Dataset –
= Beginning of Section =

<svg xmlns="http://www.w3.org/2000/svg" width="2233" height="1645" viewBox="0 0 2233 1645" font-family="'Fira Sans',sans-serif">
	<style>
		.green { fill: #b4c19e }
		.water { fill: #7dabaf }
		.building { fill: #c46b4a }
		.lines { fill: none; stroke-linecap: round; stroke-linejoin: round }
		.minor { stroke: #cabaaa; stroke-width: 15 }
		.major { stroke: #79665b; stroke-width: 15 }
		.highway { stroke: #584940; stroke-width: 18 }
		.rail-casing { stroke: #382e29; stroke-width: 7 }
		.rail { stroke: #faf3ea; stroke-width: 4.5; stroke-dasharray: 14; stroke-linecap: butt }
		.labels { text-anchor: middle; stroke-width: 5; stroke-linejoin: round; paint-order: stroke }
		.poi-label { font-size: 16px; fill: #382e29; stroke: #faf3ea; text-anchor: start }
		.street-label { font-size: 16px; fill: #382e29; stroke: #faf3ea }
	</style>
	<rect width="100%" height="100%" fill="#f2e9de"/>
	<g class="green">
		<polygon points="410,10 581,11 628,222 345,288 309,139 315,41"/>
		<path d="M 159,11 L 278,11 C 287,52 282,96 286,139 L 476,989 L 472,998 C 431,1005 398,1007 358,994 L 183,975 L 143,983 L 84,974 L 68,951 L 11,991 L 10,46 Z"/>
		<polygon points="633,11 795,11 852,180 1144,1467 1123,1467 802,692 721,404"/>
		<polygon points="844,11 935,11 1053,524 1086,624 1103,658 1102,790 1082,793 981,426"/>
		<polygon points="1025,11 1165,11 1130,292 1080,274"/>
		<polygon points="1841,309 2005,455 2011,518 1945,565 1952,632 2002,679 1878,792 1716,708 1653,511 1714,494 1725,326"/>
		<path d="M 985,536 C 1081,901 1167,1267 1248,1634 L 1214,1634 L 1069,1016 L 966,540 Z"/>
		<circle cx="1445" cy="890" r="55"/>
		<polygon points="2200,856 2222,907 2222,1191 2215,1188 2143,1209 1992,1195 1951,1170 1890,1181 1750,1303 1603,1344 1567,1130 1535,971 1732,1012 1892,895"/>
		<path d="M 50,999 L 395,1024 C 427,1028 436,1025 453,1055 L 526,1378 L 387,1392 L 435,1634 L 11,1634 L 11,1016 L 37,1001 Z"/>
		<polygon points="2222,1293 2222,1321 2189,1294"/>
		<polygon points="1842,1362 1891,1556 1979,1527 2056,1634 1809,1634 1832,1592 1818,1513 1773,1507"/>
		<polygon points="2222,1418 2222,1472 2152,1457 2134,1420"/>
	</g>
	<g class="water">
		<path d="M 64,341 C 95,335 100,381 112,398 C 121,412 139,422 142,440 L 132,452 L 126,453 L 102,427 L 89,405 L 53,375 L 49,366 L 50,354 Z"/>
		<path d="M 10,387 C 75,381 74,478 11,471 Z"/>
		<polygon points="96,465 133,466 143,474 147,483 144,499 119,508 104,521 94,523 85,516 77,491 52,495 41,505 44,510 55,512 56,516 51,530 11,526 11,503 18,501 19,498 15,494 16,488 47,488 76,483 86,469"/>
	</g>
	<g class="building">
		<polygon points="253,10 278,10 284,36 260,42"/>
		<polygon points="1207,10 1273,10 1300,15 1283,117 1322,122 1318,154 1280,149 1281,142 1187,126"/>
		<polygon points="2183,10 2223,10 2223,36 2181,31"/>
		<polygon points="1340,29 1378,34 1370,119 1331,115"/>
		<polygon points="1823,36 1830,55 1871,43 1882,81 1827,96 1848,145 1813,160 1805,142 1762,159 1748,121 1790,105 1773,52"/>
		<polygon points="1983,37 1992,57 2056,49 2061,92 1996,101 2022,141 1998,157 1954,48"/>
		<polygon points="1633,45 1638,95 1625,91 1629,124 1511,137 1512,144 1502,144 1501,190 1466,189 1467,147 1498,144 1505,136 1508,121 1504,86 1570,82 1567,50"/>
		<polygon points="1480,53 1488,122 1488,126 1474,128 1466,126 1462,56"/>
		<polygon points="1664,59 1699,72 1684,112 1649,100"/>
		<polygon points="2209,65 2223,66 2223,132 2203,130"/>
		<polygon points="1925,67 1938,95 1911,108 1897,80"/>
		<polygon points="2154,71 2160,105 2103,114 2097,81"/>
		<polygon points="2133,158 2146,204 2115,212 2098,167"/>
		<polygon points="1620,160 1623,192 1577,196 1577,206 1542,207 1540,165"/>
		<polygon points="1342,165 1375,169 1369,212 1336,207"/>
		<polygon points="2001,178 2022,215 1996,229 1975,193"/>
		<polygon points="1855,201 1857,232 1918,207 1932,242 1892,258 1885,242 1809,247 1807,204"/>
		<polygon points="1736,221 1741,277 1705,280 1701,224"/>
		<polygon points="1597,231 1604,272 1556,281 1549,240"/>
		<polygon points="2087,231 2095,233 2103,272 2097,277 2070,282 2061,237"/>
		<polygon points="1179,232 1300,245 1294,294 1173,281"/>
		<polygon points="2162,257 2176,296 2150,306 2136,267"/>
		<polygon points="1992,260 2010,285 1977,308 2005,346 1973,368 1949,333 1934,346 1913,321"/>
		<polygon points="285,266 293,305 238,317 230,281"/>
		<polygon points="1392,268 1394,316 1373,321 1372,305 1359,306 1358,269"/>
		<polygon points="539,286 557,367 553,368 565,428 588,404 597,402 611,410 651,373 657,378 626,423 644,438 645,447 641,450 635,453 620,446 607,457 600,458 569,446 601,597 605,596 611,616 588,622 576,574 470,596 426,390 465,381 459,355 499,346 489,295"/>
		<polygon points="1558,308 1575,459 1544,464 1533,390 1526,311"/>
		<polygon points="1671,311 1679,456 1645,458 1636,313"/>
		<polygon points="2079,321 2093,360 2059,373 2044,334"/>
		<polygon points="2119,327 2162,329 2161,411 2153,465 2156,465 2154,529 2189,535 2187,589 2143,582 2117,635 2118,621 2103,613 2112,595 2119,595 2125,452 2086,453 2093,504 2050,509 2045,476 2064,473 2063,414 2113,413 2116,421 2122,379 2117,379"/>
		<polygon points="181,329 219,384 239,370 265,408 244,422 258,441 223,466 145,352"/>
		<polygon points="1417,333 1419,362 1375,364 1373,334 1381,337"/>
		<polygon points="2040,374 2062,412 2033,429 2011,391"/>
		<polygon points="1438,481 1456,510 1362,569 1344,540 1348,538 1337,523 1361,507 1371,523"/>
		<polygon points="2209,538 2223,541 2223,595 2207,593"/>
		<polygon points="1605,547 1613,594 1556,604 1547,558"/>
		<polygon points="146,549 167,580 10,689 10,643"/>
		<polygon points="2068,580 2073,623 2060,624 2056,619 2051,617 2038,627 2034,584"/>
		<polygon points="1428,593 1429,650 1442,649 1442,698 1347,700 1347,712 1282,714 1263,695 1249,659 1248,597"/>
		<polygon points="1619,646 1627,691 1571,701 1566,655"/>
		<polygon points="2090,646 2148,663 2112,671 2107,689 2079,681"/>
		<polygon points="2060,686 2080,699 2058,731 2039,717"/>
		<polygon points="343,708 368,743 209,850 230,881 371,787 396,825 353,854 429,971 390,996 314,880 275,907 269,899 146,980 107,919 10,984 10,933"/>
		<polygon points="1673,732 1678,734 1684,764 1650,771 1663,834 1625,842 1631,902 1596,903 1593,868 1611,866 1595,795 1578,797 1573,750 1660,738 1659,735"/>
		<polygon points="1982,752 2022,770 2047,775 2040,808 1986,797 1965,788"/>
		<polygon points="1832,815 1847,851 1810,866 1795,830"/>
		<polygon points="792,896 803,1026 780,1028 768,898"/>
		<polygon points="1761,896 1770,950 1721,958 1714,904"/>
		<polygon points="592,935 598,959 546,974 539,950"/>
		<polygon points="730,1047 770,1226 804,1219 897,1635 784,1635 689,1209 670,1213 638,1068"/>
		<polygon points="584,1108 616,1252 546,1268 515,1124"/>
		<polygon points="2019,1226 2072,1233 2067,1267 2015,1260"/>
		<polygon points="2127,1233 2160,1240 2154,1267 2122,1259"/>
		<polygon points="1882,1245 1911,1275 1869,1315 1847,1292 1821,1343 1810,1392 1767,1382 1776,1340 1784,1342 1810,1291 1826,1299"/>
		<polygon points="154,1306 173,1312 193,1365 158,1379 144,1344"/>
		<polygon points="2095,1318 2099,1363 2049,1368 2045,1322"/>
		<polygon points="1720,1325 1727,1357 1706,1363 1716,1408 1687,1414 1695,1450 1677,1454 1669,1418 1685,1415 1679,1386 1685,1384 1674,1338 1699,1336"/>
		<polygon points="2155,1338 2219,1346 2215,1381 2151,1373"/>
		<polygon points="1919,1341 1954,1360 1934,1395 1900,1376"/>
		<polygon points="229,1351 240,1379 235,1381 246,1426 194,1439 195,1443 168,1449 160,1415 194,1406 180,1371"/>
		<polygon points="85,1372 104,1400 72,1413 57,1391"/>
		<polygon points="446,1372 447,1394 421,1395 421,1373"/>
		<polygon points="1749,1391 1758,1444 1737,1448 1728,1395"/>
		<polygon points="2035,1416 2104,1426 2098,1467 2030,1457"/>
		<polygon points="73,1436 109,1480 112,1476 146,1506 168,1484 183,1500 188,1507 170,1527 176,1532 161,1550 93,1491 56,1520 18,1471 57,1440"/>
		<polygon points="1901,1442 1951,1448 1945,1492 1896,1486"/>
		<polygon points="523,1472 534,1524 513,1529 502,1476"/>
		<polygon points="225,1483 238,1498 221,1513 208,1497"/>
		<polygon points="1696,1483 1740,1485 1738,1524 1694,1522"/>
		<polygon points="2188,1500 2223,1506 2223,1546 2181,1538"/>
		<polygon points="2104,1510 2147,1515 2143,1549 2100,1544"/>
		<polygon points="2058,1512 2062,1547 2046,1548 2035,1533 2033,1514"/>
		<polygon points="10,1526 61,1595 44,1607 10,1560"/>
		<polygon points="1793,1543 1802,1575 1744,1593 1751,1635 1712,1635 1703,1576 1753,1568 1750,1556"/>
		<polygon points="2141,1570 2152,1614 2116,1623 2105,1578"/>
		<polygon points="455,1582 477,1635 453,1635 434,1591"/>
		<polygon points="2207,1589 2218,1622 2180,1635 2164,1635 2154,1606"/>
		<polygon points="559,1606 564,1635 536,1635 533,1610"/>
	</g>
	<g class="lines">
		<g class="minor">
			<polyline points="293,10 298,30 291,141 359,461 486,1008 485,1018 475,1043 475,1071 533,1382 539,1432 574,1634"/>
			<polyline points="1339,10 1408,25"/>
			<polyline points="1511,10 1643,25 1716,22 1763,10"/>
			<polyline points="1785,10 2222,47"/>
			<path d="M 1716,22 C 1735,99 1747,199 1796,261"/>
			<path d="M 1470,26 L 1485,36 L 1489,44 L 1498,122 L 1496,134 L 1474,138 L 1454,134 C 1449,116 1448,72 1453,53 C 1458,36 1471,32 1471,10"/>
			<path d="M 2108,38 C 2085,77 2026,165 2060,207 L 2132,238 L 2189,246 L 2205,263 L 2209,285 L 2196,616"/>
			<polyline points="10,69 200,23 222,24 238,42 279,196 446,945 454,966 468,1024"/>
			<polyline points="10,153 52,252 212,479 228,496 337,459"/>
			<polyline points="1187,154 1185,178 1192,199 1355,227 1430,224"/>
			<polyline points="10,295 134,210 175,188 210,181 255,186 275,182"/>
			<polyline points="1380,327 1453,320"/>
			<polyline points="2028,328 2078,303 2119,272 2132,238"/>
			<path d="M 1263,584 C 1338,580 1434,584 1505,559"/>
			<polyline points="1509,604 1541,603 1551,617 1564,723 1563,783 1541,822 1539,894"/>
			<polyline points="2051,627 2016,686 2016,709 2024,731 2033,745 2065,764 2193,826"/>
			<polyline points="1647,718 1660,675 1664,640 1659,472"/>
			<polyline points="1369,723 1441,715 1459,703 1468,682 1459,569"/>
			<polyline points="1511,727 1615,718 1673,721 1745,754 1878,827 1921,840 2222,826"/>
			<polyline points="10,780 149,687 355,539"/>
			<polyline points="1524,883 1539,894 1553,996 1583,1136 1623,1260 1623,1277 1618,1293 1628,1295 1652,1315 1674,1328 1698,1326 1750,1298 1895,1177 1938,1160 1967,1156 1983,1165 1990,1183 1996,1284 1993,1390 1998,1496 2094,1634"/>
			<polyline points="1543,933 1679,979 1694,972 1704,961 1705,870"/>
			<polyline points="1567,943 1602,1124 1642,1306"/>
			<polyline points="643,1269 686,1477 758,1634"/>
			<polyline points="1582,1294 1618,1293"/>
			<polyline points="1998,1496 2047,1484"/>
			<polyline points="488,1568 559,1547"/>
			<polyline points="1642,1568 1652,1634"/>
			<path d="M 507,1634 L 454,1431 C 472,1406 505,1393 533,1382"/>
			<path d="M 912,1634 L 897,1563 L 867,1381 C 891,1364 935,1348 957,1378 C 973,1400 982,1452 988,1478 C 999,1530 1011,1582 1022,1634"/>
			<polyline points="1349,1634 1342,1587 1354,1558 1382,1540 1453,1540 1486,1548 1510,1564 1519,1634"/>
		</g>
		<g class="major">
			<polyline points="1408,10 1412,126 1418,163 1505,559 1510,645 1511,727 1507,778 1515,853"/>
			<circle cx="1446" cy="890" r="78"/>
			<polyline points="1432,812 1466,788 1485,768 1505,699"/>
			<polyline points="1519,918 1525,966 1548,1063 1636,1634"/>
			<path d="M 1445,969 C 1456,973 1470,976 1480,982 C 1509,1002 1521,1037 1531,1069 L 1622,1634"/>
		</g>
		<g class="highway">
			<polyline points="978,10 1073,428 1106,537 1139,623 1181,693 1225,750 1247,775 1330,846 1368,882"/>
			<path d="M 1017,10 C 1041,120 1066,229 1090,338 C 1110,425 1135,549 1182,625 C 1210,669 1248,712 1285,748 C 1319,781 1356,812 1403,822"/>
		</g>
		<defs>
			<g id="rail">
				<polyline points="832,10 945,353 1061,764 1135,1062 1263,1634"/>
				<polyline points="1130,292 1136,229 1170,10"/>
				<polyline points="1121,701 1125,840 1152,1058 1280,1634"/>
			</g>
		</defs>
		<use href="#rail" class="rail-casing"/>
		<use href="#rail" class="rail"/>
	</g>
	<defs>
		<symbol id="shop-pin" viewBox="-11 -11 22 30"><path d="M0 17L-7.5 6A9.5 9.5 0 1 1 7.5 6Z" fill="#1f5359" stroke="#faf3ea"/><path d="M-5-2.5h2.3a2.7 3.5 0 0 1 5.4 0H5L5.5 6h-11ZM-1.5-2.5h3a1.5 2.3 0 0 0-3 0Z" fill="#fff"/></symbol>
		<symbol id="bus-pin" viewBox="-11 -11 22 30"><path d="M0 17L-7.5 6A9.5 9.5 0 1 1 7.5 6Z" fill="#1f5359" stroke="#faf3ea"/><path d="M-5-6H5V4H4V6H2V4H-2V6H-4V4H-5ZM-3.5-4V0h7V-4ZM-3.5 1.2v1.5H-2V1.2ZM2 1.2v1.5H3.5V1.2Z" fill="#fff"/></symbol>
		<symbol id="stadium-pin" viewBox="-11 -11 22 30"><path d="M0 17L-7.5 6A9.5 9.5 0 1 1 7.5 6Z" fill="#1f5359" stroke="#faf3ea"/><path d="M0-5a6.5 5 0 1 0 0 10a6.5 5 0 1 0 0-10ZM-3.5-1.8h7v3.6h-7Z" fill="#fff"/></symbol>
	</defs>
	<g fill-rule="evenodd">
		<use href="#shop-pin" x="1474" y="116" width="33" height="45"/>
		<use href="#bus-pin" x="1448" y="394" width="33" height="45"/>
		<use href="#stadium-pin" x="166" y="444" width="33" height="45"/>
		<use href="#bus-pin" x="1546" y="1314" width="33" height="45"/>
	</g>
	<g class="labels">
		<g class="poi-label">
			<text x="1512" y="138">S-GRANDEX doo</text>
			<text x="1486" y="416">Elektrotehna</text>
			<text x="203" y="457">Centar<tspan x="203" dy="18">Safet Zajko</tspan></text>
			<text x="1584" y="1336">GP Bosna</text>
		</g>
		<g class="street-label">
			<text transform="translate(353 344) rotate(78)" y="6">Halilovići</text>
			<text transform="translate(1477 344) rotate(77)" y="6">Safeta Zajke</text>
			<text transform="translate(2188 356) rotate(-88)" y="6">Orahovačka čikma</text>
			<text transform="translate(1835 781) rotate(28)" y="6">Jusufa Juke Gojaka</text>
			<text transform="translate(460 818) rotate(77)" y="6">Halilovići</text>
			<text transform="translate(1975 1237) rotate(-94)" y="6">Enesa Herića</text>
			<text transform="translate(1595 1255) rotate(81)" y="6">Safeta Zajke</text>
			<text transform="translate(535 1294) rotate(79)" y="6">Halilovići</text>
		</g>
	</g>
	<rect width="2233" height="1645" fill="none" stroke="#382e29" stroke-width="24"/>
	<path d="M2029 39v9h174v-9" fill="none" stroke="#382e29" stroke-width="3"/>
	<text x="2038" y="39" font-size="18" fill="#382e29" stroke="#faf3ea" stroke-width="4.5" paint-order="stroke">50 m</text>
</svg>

= End of Section =

Copy out every line of the data where the word "lines" occurs.

Response box –
		.lines { fill: none; stroke-linecap: round; stroke-linejoin: round }
	<g class="lines">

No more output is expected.